# WORK ORDER
Look through the data below for the line with "to the reasons why students plagiarise may" and the line with "assistência técnica adega sub zero cotia", then transcribe exactly from the first through the second, leaving out all pictures.

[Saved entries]
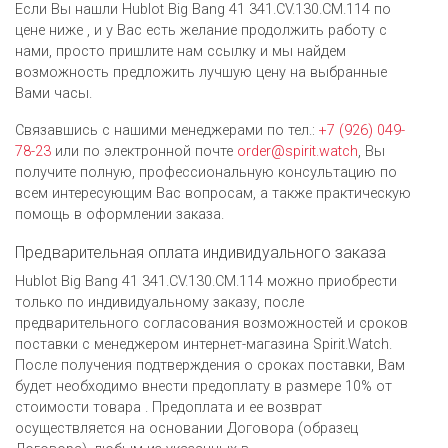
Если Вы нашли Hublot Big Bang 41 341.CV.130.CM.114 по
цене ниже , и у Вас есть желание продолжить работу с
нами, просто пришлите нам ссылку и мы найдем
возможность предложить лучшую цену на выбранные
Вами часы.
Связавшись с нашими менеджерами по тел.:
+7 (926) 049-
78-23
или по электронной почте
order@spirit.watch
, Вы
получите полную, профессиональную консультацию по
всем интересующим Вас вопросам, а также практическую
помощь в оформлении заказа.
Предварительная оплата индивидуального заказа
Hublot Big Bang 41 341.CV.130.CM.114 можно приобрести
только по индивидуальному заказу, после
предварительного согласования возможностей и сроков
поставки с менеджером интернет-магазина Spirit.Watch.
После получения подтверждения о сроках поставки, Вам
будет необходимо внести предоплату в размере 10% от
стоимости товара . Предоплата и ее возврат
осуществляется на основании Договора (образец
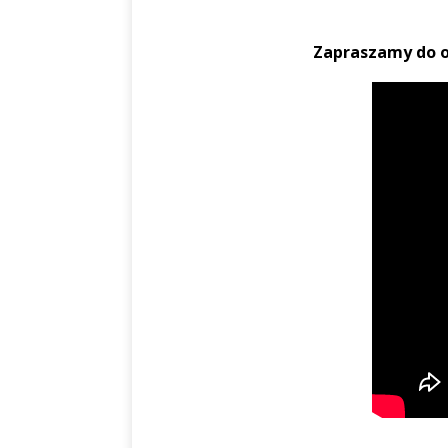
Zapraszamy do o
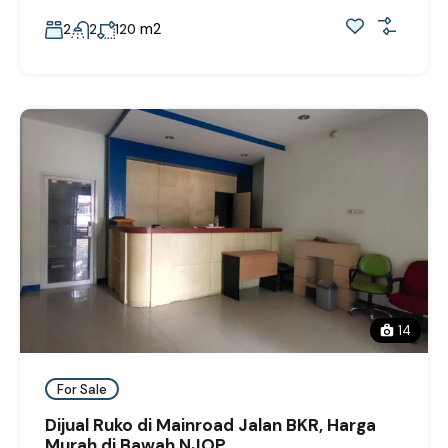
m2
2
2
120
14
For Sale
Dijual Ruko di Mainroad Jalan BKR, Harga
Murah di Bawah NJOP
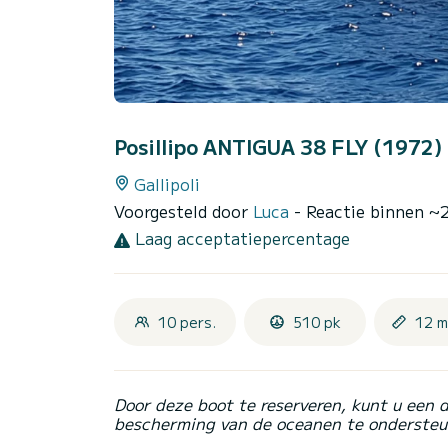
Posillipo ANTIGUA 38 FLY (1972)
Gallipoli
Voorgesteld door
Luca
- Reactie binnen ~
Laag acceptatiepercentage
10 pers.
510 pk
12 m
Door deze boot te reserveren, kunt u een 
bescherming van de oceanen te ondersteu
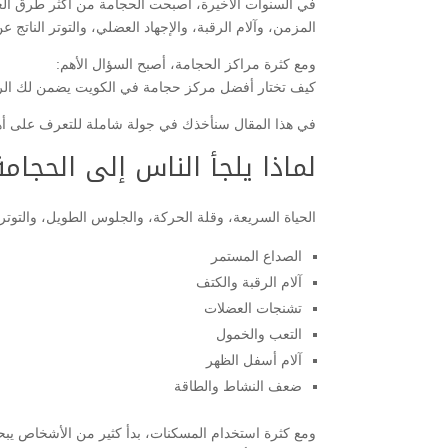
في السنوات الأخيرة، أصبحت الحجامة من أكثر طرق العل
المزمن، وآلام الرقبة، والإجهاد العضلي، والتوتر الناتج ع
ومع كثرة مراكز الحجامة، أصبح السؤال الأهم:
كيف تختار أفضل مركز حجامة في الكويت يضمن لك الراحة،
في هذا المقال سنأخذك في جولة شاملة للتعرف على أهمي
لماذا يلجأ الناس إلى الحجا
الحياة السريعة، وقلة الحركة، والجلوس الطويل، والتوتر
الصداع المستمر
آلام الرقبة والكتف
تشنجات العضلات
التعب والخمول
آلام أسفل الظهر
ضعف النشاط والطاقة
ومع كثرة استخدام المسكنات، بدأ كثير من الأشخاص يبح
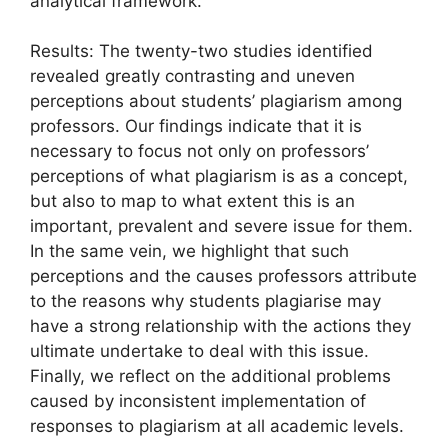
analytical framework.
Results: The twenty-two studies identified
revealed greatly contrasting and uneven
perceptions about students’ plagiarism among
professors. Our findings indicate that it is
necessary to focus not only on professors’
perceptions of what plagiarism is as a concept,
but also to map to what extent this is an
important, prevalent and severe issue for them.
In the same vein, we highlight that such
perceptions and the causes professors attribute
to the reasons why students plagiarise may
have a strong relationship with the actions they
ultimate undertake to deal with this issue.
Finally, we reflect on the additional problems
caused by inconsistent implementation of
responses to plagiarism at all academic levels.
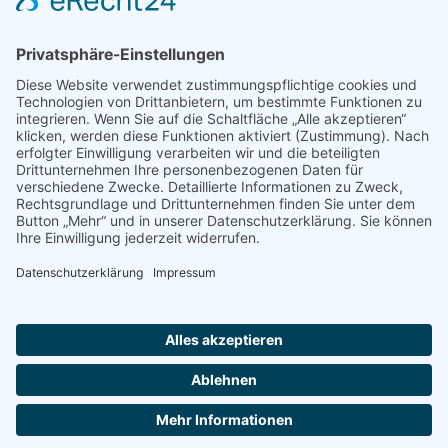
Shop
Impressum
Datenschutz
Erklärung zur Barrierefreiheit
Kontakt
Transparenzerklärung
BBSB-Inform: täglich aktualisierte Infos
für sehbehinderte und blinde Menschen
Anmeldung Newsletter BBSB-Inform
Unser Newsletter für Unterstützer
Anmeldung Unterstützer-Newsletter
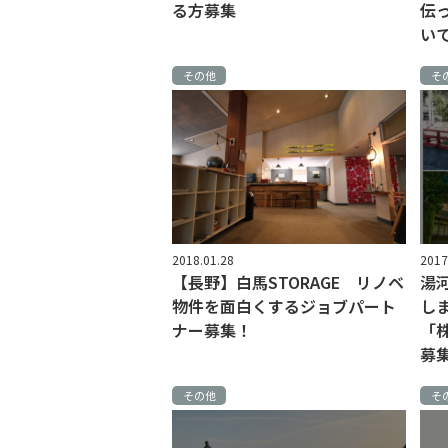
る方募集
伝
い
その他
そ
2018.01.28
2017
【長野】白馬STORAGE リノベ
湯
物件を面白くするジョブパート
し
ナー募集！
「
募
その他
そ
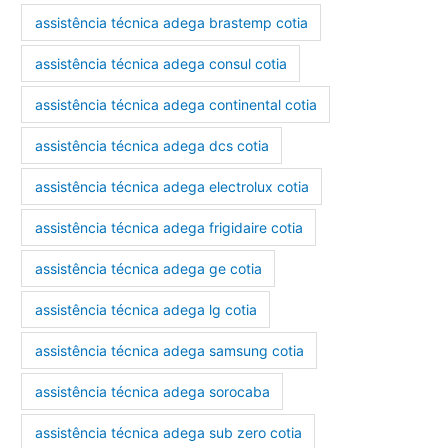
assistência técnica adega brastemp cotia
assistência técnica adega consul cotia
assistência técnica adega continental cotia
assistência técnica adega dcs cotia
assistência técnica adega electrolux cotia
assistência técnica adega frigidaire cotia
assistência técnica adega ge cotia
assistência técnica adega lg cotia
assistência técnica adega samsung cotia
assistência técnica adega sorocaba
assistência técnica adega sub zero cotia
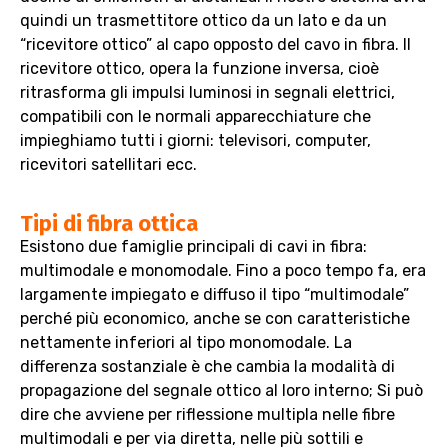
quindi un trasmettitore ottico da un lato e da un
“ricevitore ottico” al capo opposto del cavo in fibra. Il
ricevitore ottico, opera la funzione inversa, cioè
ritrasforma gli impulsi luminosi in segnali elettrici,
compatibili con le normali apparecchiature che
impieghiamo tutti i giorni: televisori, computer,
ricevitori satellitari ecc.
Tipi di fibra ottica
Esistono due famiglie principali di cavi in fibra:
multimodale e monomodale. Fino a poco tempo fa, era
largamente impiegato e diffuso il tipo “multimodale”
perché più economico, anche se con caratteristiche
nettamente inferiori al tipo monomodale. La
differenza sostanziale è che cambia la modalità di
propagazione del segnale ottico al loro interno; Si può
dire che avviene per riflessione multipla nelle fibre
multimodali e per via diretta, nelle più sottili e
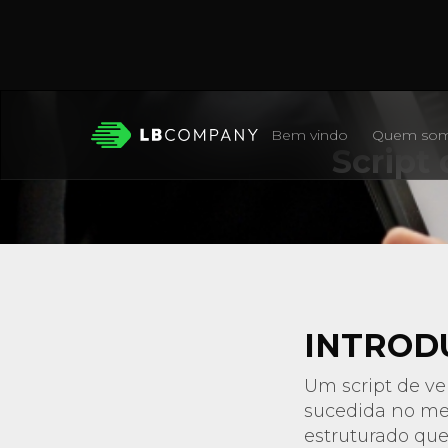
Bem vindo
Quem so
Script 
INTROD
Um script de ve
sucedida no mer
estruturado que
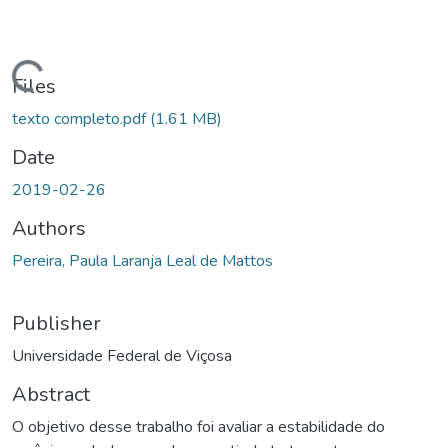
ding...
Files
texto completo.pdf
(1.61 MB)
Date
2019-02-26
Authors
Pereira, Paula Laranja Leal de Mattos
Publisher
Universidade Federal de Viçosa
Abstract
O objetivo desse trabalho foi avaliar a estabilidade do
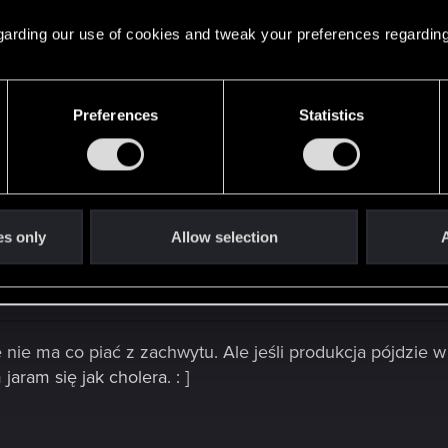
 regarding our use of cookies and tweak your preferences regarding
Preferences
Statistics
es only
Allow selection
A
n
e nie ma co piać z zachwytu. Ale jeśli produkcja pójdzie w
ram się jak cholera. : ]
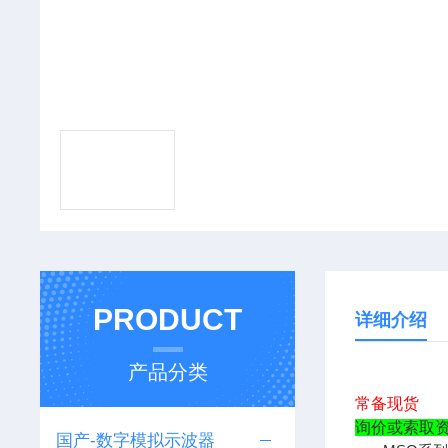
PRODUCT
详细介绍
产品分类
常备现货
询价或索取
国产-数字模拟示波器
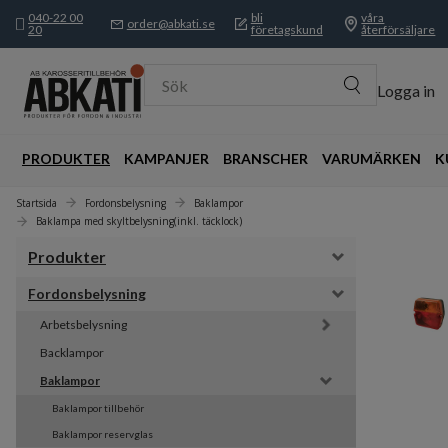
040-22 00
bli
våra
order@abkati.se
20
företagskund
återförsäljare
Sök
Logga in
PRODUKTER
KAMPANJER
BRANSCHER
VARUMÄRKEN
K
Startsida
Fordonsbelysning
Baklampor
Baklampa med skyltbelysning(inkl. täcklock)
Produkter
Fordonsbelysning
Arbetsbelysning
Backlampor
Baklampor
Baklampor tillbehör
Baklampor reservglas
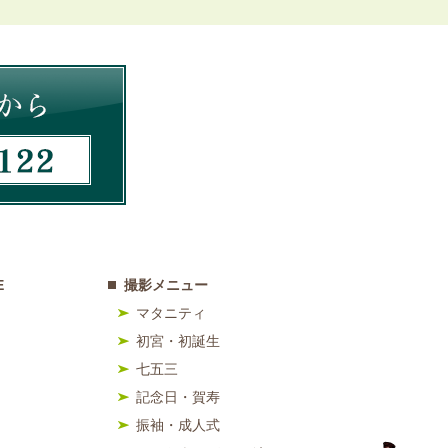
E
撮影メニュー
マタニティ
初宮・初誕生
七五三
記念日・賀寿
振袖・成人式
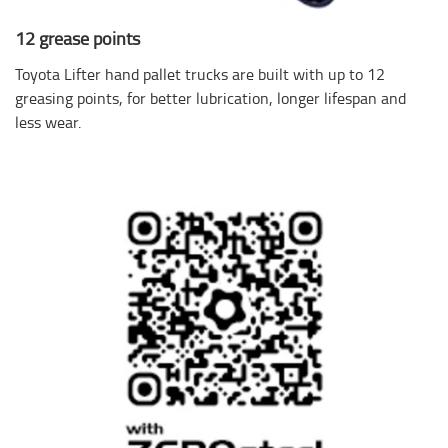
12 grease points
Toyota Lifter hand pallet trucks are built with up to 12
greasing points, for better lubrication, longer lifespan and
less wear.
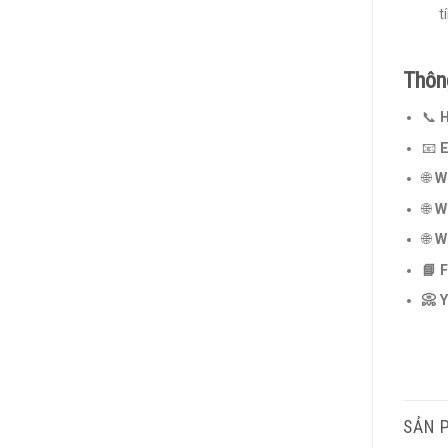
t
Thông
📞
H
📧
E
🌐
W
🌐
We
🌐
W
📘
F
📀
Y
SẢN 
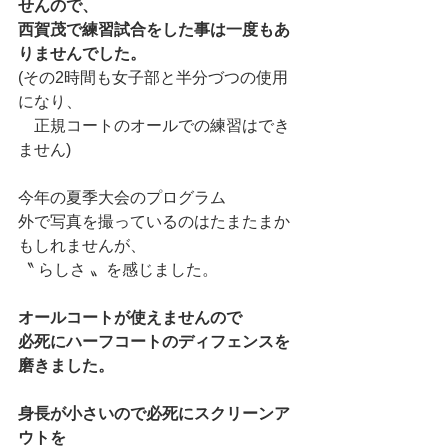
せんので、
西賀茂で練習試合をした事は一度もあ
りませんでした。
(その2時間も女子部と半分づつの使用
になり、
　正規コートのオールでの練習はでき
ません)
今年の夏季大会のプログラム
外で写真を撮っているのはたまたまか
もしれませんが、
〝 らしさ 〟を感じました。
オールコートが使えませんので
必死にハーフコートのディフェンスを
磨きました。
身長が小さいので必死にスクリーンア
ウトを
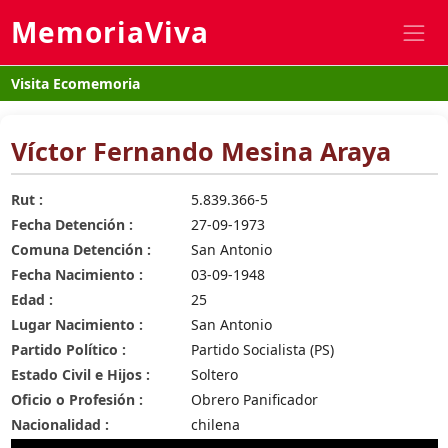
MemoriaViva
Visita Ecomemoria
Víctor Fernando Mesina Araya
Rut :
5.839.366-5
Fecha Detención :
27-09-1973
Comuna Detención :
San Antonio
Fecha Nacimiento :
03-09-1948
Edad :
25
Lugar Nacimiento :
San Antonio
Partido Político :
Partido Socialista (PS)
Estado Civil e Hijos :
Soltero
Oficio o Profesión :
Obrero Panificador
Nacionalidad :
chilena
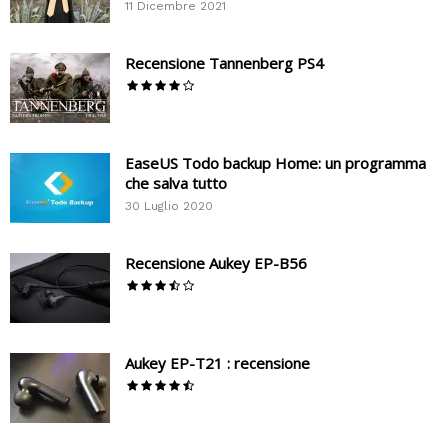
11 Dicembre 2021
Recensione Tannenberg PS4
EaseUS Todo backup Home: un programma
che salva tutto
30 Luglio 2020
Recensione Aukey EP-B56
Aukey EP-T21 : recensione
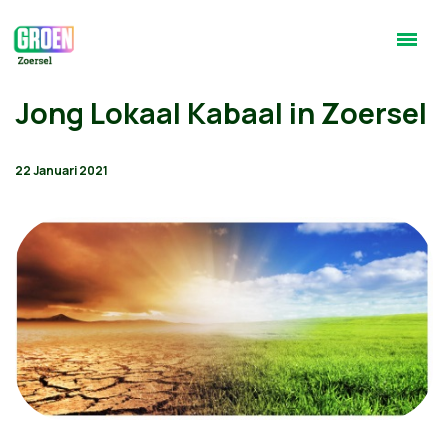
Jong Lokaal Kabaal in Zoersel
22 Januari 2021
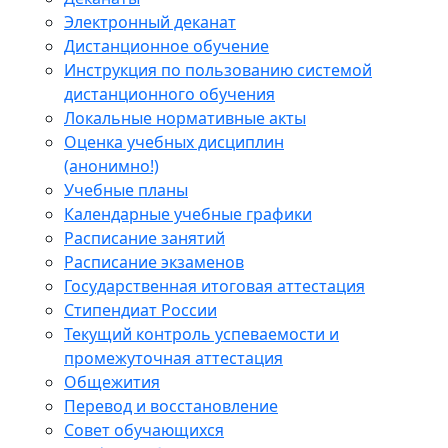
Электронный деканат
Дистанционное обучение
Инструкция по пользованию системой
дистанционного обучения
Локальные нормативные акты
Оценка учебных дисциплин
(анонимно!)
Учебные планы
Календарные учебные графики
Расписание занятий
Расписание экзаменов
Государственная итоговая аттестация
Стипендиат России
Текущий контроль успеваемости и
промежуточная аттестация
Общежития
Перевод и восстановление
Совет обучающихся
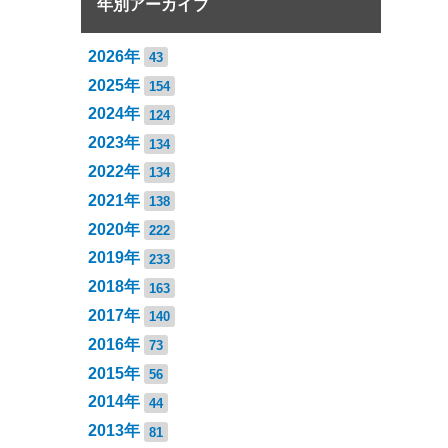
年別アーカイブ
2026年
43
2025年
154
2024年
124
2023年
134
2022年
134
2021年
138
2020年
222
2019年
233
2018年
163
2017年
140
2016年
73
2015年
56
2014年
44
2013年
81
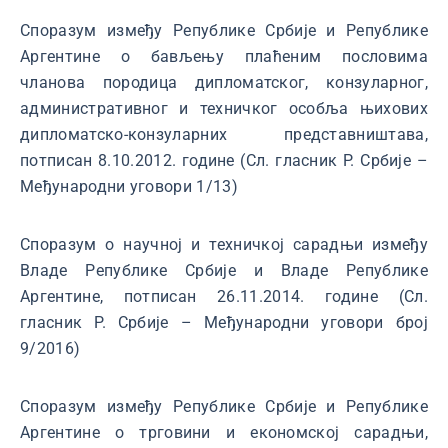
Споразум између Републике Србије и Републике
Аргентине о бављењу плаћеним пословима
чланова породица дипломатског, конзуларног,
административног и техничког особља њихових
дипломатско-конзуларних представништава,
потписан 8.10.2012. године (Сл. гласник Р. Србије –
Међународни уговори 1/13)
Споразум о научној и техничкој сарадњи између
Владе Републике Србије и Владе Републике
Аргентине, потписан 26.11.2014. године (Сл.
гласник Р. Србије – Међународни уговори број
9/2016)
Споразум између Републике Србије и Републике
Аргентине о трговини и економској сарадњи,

# OUTPUT BELOW
to the reasons why students plagiarise may
have a strong relationship with the actions they
ultimate undertake to deal with this issue.
Finally, we reflect on the additional problems
caused by inconsistent implementation of
responses to plagiarism at all academic levels.
Shop
Impressum
Datenschutz
Erklärung zur Barrierefreiheit
Kontakt
Transparenzerklärung
BBSB-Inform: täglich aktualisierte Infos
für sehbehinderte und blinde Menschen
Anmeldung Newsletter BBSB-Inform
Unser Newsletter für Unterstützer
Anmeldung Unterstützer-Newsletter
る方募集
伝
い
その他
そ
2018.01.28
2017
【長野】白馬STORAGE リノベ
湯
物件を面白くするジョブパート
し
ナー募集！
「
募
その他
そ
assistência técnica adega brastemp cotia
assistência técnica adega consul cotia
assistência técnica adega continental cotia
assistência técnica adega dcs cotia
assistência técnica adega electrolux cotia
assistência técnica adega frigidaire cotia
assistência técnica adega ge cotia
assistência técnica adega lg cotia
assistência técnica adega samsung cotia
assistência técnica adega sorocaba
assistência técnica adega sub zero cotia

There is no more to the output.